> **QUESTIONS TO ANSWER**
1. Answer these questions about the launch vehicle guidance paper:
(a) What method turns the optimal control problem into a nonlinear programming problem?
(b) Which method is used to solve that nonlinear programming problem?
(c) In what year did the United States propose the Space Launch Initiative?
2. Can you extend the launch vehicle guidance paper with the next few sentences of its introduction, picking up after the last sentence shown?
+++ EXCERPT +++
Launch Vehicle Reconfigurable Guidance Method Based on Online Trajectory Optimization

XU Guoqiang

Beijing Aerospace Automatic Institute,Beijing 100854

Abstract:In order to improve the safety and reliability of a launch vehicle,we present a reconfigurable guidance method based on online trajectory optimization for thrust decrease at the ascending stage of the launch vehicle in this paper.We used a multiple shooting method to convert the optimal control problem into a nonlinear programming (NLP)problem.Finally,we used the interior point method to solve the NLP problem.The simulation results show that the method can effectively adapt to thrust decreases by 5% and 10%.This reconfigurable guidance method based on online planning is proposed to realize launch missions under the condition of power descent,thus verifying the feasibility of the method.

Key words:trajectory optimization,multiple shooting method,optimal control,NLP,launch vehicle safety

1 INTRODUCTION

In 2002,the United States proposed the Space Launch Initiative (SLI) to study advanced guidance and control technology to improve the reliability,safety and reduce the cost of the second generation launch vehicle.When faults are encountered in the flight process,they will have a great impact on the control performance,requiring a reconfigurable ability of inner control loop.For an autonomous system,the guidance system must also have an adaptive capability,using control reconfiguration and an online trajectory generation system to mitigate faults,enabling the vehicle to recover from non-fatal failures.
+++ EXTRACTED DATA +++
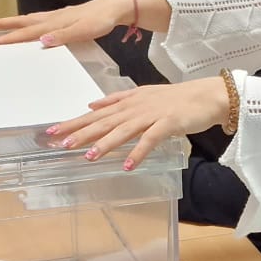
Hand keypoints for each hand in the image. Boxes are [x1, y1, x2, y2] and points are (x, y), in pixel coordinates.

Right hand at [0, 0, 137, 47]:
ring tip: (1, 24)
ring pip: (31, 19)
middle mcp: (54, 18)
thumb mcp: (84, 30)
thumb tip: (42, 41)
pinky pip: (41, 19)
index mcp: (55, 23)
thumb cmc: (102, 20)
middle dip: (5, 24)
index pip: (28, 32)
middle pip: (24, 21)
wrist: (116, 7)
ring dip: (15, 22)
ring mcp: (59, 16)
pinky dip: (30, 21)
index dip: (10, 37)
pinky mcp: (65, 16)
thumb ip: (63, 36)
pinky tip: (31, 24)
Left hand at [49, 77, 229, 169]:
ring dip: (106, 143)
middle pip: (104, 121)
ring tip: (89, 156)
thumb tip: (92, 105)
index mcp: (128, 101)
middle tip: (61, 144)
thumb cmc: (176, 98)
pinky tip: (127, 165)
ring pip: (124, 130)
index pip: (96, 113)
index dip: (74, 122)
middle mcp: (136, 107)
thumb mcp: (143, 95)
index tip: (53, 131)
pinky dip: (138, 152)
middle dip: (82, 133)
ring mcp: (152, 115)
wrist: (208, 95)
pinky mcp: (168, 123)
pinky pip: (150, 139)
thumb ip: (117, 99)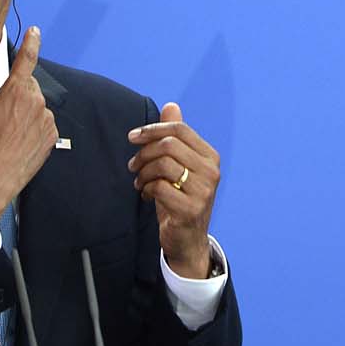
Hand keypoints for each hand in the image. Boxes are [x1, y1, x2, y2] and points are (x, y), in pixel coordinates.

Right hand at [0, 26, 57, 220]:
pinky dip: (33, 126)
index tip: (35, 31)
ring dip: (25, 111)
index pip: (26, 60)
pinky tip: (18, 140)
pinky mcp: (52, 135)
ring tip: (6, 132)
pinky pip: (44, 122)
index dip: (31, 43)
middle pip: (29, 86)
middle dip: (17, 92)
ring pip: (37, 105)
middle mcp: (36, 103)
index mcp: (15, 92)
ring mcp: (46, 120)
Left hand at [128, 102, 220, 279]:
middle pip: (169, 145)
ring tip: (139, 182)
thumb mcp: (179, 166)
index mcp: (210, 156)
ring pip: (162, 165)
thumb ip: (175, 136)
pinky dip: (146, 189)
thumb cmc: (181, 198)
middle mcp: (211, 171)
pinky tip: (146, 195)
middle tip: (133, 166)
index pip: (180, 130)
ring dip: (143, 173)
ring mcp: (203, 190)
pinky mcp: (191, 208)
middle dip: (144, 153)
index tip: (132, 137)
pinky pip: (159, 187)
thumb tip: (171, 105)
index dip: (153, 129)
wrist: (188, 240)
+++
+++ EXTRACTED DATA +++
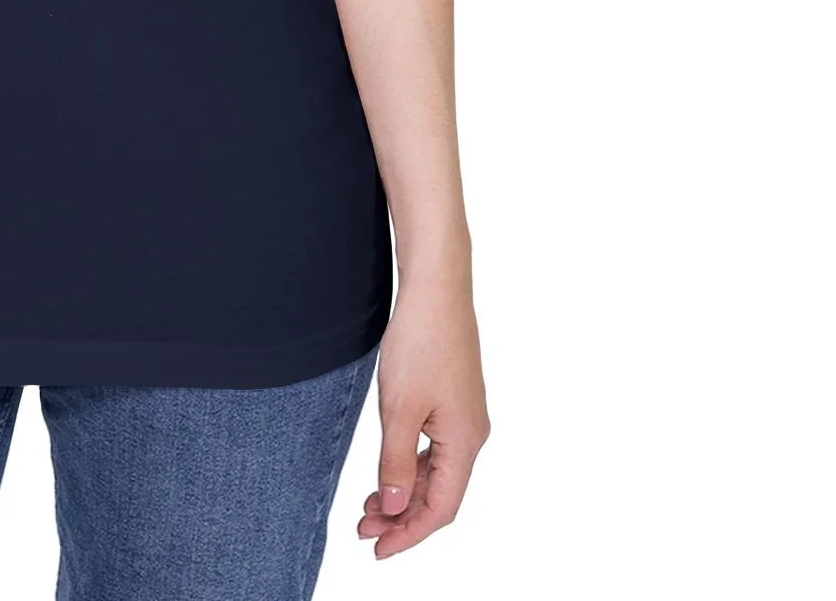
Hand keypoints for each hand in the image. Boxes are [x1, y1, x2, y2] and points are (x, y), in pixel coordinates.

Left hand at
+++
+++ EXTRACTED DATA +++
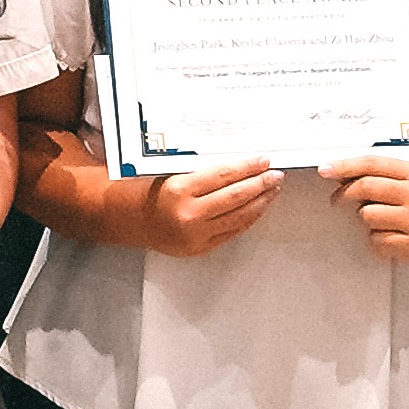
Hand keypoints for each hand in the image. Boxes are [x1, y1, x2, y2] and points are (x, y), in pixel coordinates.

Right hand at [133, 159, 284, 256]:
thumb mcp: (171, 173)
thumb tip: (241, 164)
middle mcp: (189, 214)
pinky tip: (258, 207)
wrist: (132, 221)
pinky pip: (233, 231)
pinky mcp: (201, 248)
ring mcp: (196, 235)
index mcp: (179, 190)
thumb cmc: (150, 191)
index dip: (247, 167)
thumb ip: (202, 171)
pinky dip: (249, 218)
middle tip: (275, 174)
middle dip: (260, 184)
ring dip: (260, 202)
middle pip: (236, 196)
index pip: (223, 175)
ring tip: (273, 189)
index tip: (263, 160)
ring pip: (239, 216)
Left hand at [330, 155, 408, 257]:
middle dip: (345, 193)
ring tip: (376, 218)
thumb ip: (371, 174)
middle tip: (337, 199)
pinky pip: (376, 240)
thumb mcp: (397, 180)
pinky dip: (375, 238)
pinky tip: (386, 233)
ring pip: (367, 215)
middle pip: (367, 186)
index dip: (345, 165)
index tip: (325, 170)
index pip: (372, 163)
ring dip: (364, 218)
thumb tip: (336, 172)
+++
> **ANSWERS BELOW**
1.
(a) A multiple shooting method.
(b) The interior point method.
(c) 2002.

2.
The typical adaptive guidance and reconfigurable control system mainly includes three parts:control reconfiguration,guidance reconfiguration and trajectory reconfiguration.The task of control reconfiguration is to keep the attitude stable and restore the control performance as much as possible in case of failure.In the past few years,great achievements have been made in control reconfiguration,leading the development in autonomous guidance and control.The main task of guidance reconfiguration is to track the command of the reference trajectory and restore the flight stability margin to a certain extent in the face of reduced control performance.More representative research can be found in [4].Trajectory reconstruction is to replan the trajectory in order to meet the ideal terminal conditions of the mission when the inner loop control system reconstruction cannot meet the requirements in the case of a large fault.In terms of trajectory reconstruction,the more mature method is the Optimal-Path-To-Go (OPTG) method,which is based on variational theory and has been successfully applied to many guidance and control systems,including UAVs and reusable launch vehicles.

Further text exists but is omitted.